Published on: Jan 31, 2021

Self-care can feel like an aspirational buzzword while living in a pandemic. Whether you are working from home or juggling heading into the office with kids at home in virtual school, it can be hard to make time to take care of yourself.

And what is self-care, really? So often, people describe self-care as a quick bubble bath or that extra piece of chocolate after dinner; it is that little treat to self! It certainly can be these things, but for many people, once the bubble bath is over, you realize you are just as stressed out as before you dove under those bubbles. While self-care looks a little different for everyone, it’s not just the nice little treats or things we can do for ourselves throughout the day.
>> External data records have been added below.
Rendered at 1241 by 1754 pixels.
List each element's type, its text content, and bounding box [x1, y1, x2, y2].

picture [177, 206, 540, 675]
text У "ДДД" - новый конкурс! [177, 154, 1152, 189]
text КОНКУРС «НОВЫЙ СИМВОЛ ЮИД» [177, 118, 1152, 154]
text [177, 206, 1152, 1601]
Self-care is making intentional choices about how we care for ourselves and move through our days.

Top Five Tips for Self-care Beyond the Bubble Bath

  1. Set Boundaries
    For many during this pandemic, working from home can start to feel more like living at work. Set boundaries around your routine and schedule. This might mean putting away the work email after a set time. This might mean saying ‘no’ to that Zoom Happy Hour with old friends after a long day of screen time. Whatever it is for you, recognize that living and working from home often requires new boundaries on personal and professional time.
  2. Check in with Yourself Throughout the Day
    Take some time during the day between work calls or managing kids to check in with yourself and your breath. It is easy to get caught up in the day and forget to use the little moments between events to check in, make sure you are taking some deep breaths, and observe what you are feeling in your body.
  3. Move Your Body
    Making time to move your body might be especially challenging as the days get shorter and the weather gets colder. Setting aside just 15 minutes to get outside for a walk in fresh air can drastically impact your mood and help shift perspective.
  4. Create a Routine
    It can be especially hard to create a routine and any semblance of a schedule when the days start to blur together. However, creating a routine that includes consistent wake up and bedtimes for you and your family, as well as helpful ‘to do’ lists for each day can help you manage your time and have a better idea of daily expectations.
  5. Words of Affirmation
    Remember that you are currently living in the collective trauma of a pandemic; having grace and kindness for yourself is critical. Find an affirmation that speaks to you. Remind yourself of this throughout the day. Affirmations can be phrases such as, ‘I am okay. I am safe. I can do this. I know this is temporary.’